- Extracted text
>"Eric Sosman" wrote:
>> The solution to your problem is to qualify the "CMOS" thing
as volatile, and use an ordinary comparison:
struct {
...
volatile unsigned char uc;
...
} *cmos = ...;
(Or, as I tend to prefer, make the structure type's elements
ordinary, non-"volatile"-qualified, but use a volatile qualifier
on the pointer itself:
struct whatever { ... unsigned char uc; ... };
volatile struct whatever *cmos = ...;
This allows one to copy the entire data structure into ordinary
RAM, then manipulate it there without defeating optimization.)
>>cmos->uc = uc;
if (cmos->uc == uc) ...
The compiler is not permitted to optimize away any of the accesses
to cmos->uc, because the volatile qualifier declares that those
accesses have side-effects ...
(Or rather, that they "may" have side effects, and the compiler
should assume the worst.)
>"Martin" <martin.o_brien @[no-spam]which.netwrites :
>Thanks for your comments. I don't think making the cmos variable
volatile is an option.

- Data shown
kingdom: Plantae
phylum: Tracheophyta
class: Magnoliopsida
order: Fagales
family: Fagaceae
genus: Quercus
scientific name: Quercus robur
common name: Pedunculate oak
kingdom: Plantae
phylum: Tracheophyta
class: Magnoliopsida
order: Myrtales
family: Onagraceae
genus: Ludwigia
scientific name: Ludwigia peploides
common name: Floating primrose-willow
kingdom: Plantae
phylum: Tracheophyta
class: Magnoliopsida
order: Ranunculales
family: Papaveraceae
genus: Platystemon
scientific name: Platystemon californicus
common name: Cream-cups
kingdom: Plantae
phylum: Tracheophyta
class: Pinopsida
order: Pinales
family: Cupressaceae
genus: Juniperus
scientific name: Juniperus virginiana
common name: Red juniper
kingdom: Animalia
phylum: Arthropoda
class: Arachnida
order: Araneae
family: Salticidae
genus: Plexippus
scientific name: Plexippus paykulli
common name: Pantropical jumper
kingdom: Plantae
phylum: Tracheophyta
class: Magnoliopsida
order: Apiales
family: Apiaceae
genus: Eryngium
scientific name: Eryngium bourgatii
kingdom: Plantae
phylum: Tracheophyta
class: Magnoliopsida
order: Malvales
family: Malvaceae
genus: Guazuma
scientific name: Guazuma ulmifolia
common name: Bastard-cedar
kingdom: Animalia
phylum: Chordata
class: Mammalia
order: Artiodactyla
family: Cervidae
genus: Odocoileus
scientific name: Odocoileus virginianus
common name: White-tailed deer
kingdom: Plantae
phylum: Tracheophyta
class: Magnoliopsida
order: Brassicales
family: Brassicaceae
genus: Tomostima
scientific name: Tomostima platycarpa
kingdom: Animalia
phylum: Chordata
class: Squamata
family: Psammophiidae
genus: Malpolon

- What to do
1. Echo the passage in the volatile-qualifier thread starting at "The compiler is" and ending at "have side-effects ...".
2. In the volatile-qualifier thread, what does putting the volatile qualifier on the pointer, rather than on the structure's members, allow one to do?
3. Write the next part of the forum thread about marking the CMOS variable volatile, picking up right after its last sentence.

- Task-by-task results
1.
The compiler is not permitted to optimize away any of the accesses
to cmos->uc, because the volatile qualifier declares that those
accesses have side-effects ...

2. It allows one to copy the entire data structure into ordinary RAM and then work with it there without defeating optimization.

3.
Why not? (Neither Eric Sosman's method nor mine generally requires
much in the way of code changes.)
>Why can't I make uc volatile?
You can; it just is silly, and may well not work. (In fact, it is
only likely to work if the code happens to work with no "volatile"
qualifiers anyway. That is, adding the volatile qualifier in the
wrong place is extremely unlikely to help.)
[I am going to make a name change below, so that "uc" unambiguously
refers to cmos->uc, and use "temp_v" for the local variable.]
> volatile unsigned char temp_v = (unsigned char) ui32;
cmos->uc = temp_v;
if ( cmos->uc != temp_v )
/* error writing to CMOS */
In article <87************ @bsb.me.uk>
Ben Bacarisse <be********@bsb .me.ukwrote:
>Making temp_v volatile won't work.
Well, it *might* work, all depending on details about the
compiler's internal workings.
>The compiler may assume that cmos->uc is set as per the assignment
(it need not access the object again).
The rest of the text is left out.